TASK: Apart from the pictures, write out all the records exactly.

Data extracted from a collection
⁂

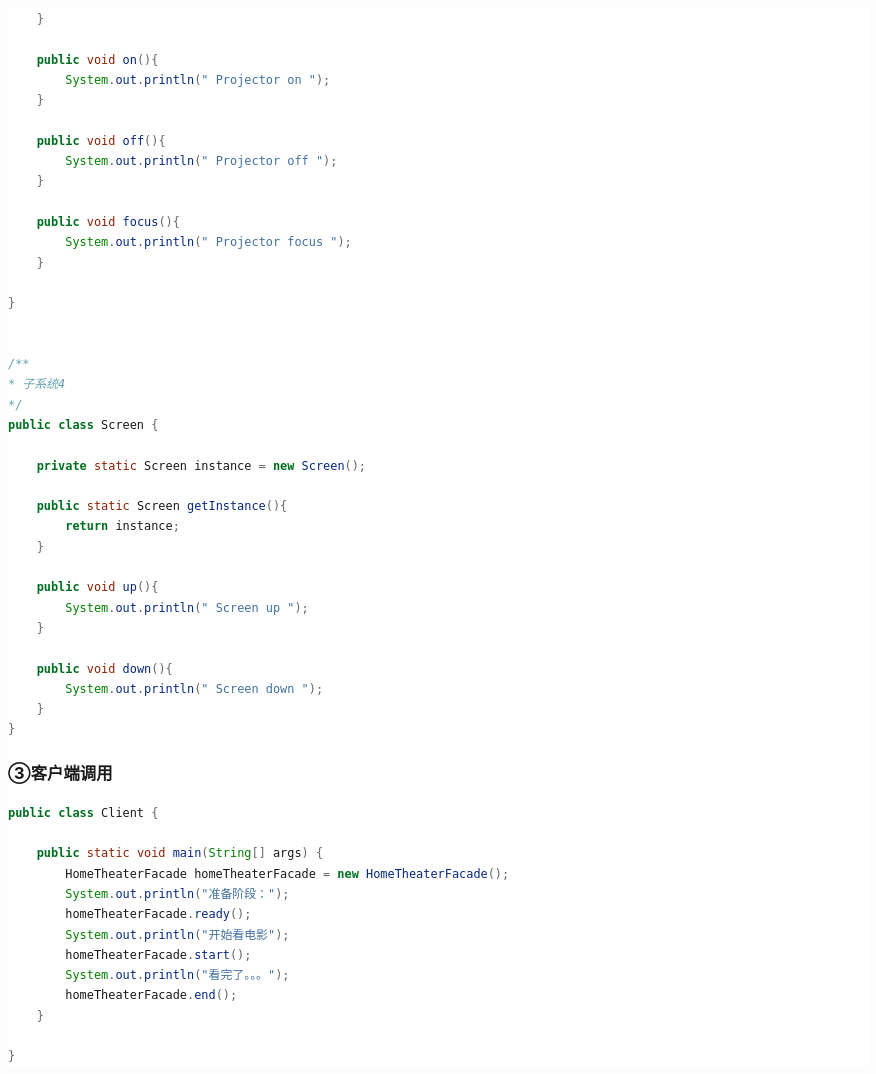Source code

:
 ```java
    }

    public void on(){
        System.out.println(" Projector on ");
    }

    public void off(){
        System.out.println(" Projector off ");
    }

    public void focus(){
        System.out.println(" Projector focus ");
    }

}


/**
* 子系统4
*/
public class Screen {

    private static Screen instance = new Screen();

    public static Screen getInstance(){
        return instance;
    }

    public void up(){
        System.out.println(" Screen up ");
    }

    public void down(){
        System.out.println(" Screen down ");
    }
}
```

### ③客户端调用

```java
public class Client {

    public static void main(String[] args) {
        HomeTheaterFacade homeTheaterFacade = new HomeTheaterFacade();
        System.out.println("准备阶段：");
        homeTheaterFacade.ready();
        System.out.println("开始看电影");
        homeTheaterFacade.start();
        System.out.println("看完了。。。");
        homeTheaterFacade.end();
    }

}
```

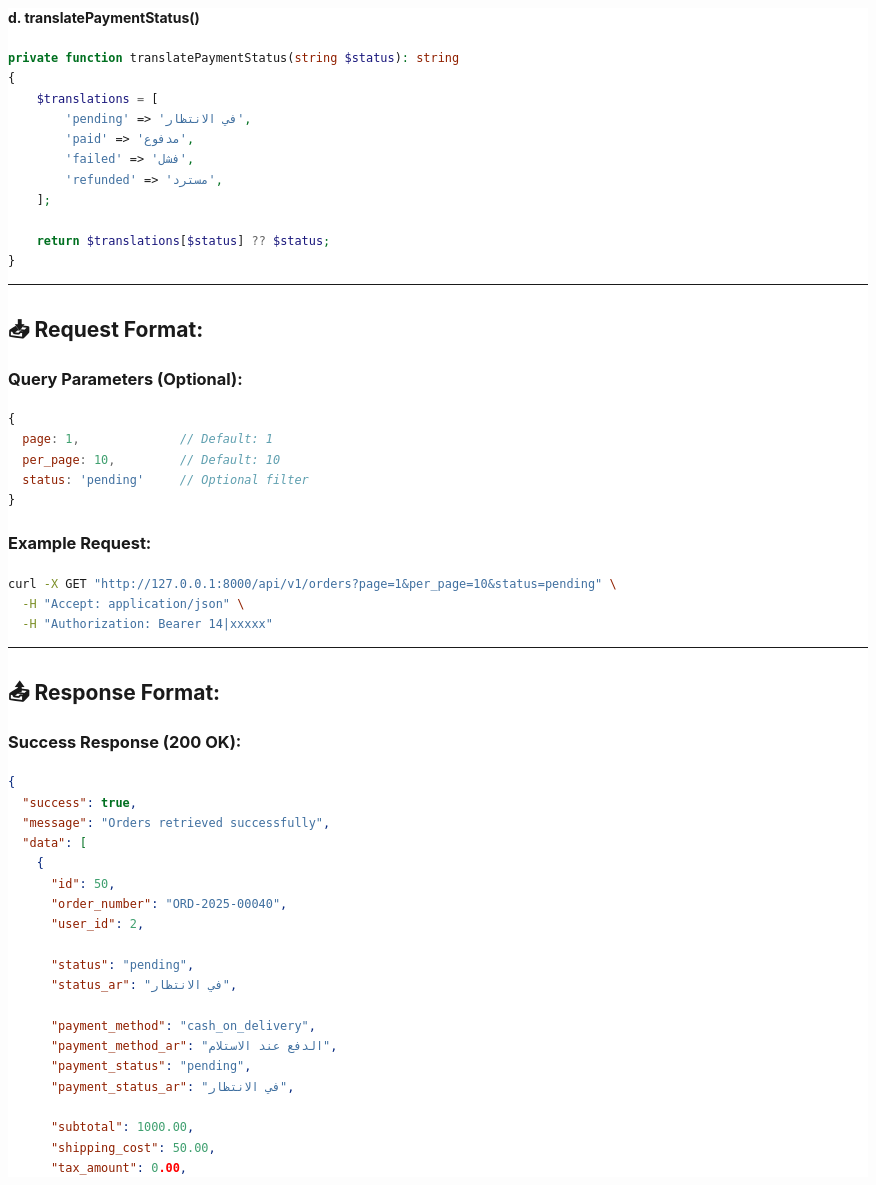 
#### **d. translatePaymentStatus()**
```php
private function translatePaymentStatus(string $status): string
{
    $translations = [
        'pending' => 'في الانتظار',
        'paid' => 'مدفوع',
        'failed' => 'فشل',
        'refunded' => 'مسترد',
    ];
    
    return $translations[$status] ?? $status;
}
```

---

## 📥 **Request Format:**

### **Query Parameters (Optional):**

```javascript
{
  page: 1,              // Default: 1
  per_page: 10,         // Default: 10
  status: 'pending'     // Optional filter
}
```

### **Example Request:**

```bash
curl -X GET "http://127.0.0.1:8000/api/v1/orders?page=1&per_page=10&status=pending" \
  -H "Accept: application/json" \
  -H "Authorization: Bearer 14|xxxxx"
```

---

## 📤 **Response Format:**

### **Success Response (200 OK):**

```json
{
  "success": true,
  "message": "Orders retrieved successfully",
  "data": [
    {
      "id": 50,
      "order_number": "ORD-2025-00040",
      "user_id": 2,
      
      "status": "pending",
      "status_ar": "في الانتظار",
      
      "payment_method": "cash_on_delivery",
      "payment_method_ar": "الدفع عند الاستلام",
      "payment_status": "pending",
      "payment_status_ar": "في الانتظار",
      
      "subtotal": 1000.00,
      "shipping_cost": 50.00,
      "tax_amount": 0.00,
```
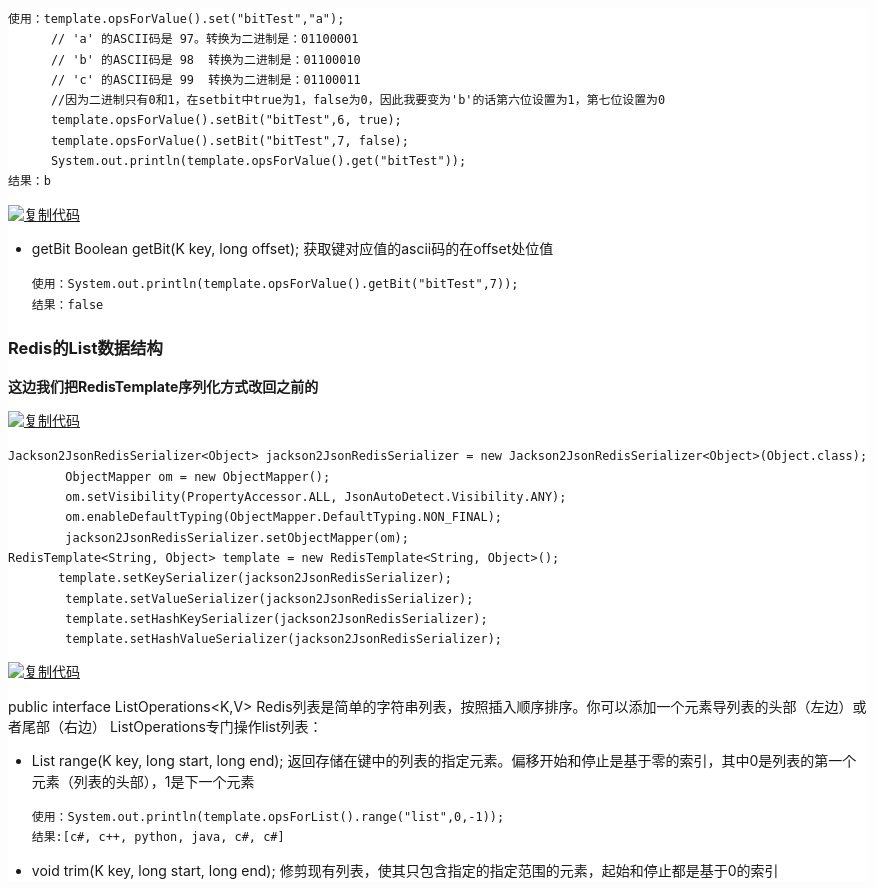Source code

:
   ```
  使用：template.opsForValue().set("bitTest","a");
        // 'a' 的ASCII码是 97。转换为二进制是：01100001
        // 'b' 的ASCII码是 98  转换为二进制是：01100010
        // 'c' 的ASCII码是 99  转换为二进制是：01100011
        //因为二进制只有0和1，在setbit中true为1，false为0，因此我要变为'b'的话第六位设置为1，第七位设置为0
        template.opsForValue().setBit("bitTest",6, true);
        template.opsForValue().setBit("bitTest",7, false);
        System.out.println(template.opsForValue().get("bitTest"));
  结果：b
  ```

  [![复制代码](https://common.cnblogs.com/images/copycode.gif)](javascript:void(0);)

- getBit Boolean getBit(K key, long offset);
  获取键对应值的ascii码的在offset处位值

  ```
  使用：System.out.println(template.opsForValue().getBit("bitTest",7));
  结果：false
  ```

### **Redis的List数据结构**

**这边我们把RedisTemplate序列化方式改回之前的**

[![复制代码](https://common.cnblogs.com/images/copycode.gif)](javascript:void(0);)

```
Jackson2JsonRedisSerializer<Object> jackson2JsonRedisSerializer = new Jackson2JsonRedisSerializer<Object>(Object.class);
        ObjectMapper om = new ObjectMapper();
        om.setVisibility(PropertyAccessor.ALL, JsonAutoDetect.Visibility.ANY);
        om.enableDefaultTyping(ObjectMapper.DefaultTyping.NON_FINAL);
        jackson2JsonRedisSerializer.setObjectMapper(om);
RedisTemplate<String, Object> template = new RedisTemplate<String, Object>();
       template.setKeySerializer(jackson2JsonRedisSerializer);
        template.setValueSerializer(jackson2JsonRedisSerializer);
        template.setHashKeySerializer(jackson2JsonRedisSerializer);
        template.setHashValueSerializer(jackson2JsonRedisSerializer);
```

[![复制代码](https://common.cnblogs.com/images/copycode.gif)](javascript:void(0);)

public interface ListOperations<K,V>
Redis列表是简单的字符串列表，按照插入顺序排序。你可以添加一个元素导列表的头部（左边）或者尾部（右边）
ListOperations专门操作list列表：

- List<V> range(K key, long start, long end);
  返回存储在键中的列表的指定元素。偏移开始和停止是基于零的索引，其中0是列表的第一个元素（列表的头部），1是下一个元素

  ```
  使用：System.out.println(template.opsForList().range("list",0,-1));
  结果:[c#, c++, python, java, c#, c#]
  ```

- void trim(K key, long start, long end);
  修剪现有列表，使其只包含指定的指定范围的元素，起始和停止都是基于0的索引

⁂

ANSWER:
Source code

:
 ```java
    }

    public void on(){
        System.out.println(" Projector on ");
    }

    public void off(){
        System.out.println(" Projector off ");
    }

    public void focus(){
        System.out.println(" Projector focus ");
    }

}


/**
* 子系统4
*/
public class Screen {

    private static Screen instance = new Screen();

    public static Screen getInstance(){
        return instance;
    }

    public void up(){
        System.out.println(" Screen up ");
    }

    public void down(){
        System.out.println(" Screen down ");
    }
}
```

### ③客户端调用

```java
public class Client {

    public static void main(String[] args) {
        HomeTheaterFacade homeTheaterFacade = new HomeTheaterFacade();
        System.out.println("准备阶段：");
        homeTheaterFacade.ready();
        System.out.println("开始看电影");
        homeTheaterFacade.start();
        System.out.println("看完了。。。");
        homeTheaterFacade.end();
    }

}
```

#### **d. translatePaymentStatus()**
```php
private function translatePaymentStatus(string $status): string
{
    $translations = [
        'pending' => 'في الانتظار',
        'paid' => 'مدفوع',
        'failed' => 'فشل',
        'refunded' => 'مسترد',
    ];
    
    return $translations[$status] ?? $status;
}
```

---

## 📥 **Request Format:**

### **Query Parameters (Optional):**

```javascript
{
  page: 1,              // Default: 1
  per_page: 10,         // Default: 10
  status: 'pending'     // Optional filter
}
```

### **Example Request:**

```bash
curl -X GET "http://127.0.0.1:8000/api/v1/orders?page=1&per_page=10&status=pending" \
  -H "Accept: application/json" \
  -H "Authorization: Bearer 14|xxxxx"
```

---

## 📤 **Response Format:**

### **Success Response (200 OK):**

```json
{
  "success": true,
  "message": "Orders retrieved successfully",
  "data": [
    {
      "id": 50,
      "order_number": "ORD-2025-00040",
      "user_id": 2,
      
      "status": "pending",
      "status_ar": "في الانتظار",
      
      "payment_method": "cash_on_delivery",
      "payment_method_ar": "الدفع عند الاستلام",
      "payment_status": "pending",
      "payment_status_ar": "في الانتظار",
      
      "subtotal": 1000.00,
      "shipping_cost": 50.00,
      "tax_amount": 0.00,
```
Source code

:
   ```
  使用：template.opsForValue().set("bitTest","a");
        // 'a' 的ASCII码是 97。转换为二进制是：01100001
        // 'b' 的ASCII码是 98  转换为二进制是：01100010
        // 'c' 的ASCII码是 99  转换为二进制是：01100011
        //因为二进制只有0和1，在setbit中true为1，false为0，因此我要变为'b'的话第六位设置为1，第七位设置为0
        template.opsForValue().setBit("bitTest",6, true);
        template.opsForValue().setBit("bitTest",7, false);
        System.out.println(template.opsForValue().get("bitTest"));
  结果：b
  ```

  [![复制代码](https://common.cnblogs.com/images/copycode.gif)](javascript:void(0);)

- getBit Boolean getBit(K key, long offset);
  获取键对应值的ascii码的在offset处位值

  ```
  使用：System.out.println(template.opsForValue().getBit("bitTest",7));
  结果：false
  ```

### **Redis的List数据结构**

**这边我们把RedisTemplate序列化方式改回之前的**

[![复制代码](https://common.cnblogs.com/images/copycode.gif)](javascript:void(0);)

```
Jackson2JsonRedisSerializer<Object> jackson2JsonRedisSerializer = new Jackson2JsonRedisSerializer<Object>(Object.class);
        ObjectMapper om = new ObjectMapper();
        om.setVisibility(PropertyAccessor.ALL, JsonAutoDetect.Visibility.ANY);
        om.enableDefaultTyping(ObjectMapper.DefaultTyping.NON_FINAL);
        jackson2JsonRedisSerializer.setObjectMapper(om);
RedisTemplate<String, Object> template = new RedisTemplate<String, Object>();
       template.setKeySerializer(jackson2JsonRedisSerializer);
        template.setValueSerializer(jackson2JsonRedisSerializer);
        template.setHashKeySerializer(jackson2JsonRedisSerializer);
        template.setHashValueSerializer(jackson2JsonRedisSerializer);
```

[![复制代码](https://common.cnblogs.com/images/copycode.gif)](javascript:void(0);)

public interface ListOperations<K,V>
Redis列表是简单的字符串列表，按照插入顺序排序。你可以添加一个元素导列表的头部（左边）或者尾部（右边）
ListOperations专门操作list列表：

- List<V> range(K key, long start, long end);
  返回存储在键中的列表的指定元素。偏移开始和停止是基于零的索引，其中0是列表的第一个元素（列表的头部），1是下一个元素

  ```
  使用：System.out.println(template.opsForList().range("list",0,-1));
  结果:[c#, c++, python, java, c#, c#]
  ```

- void trim(K key, long start, long end);
  修剪现有列表，使其只包含指定的指定范围的元素，起始和停止都是基于0的索引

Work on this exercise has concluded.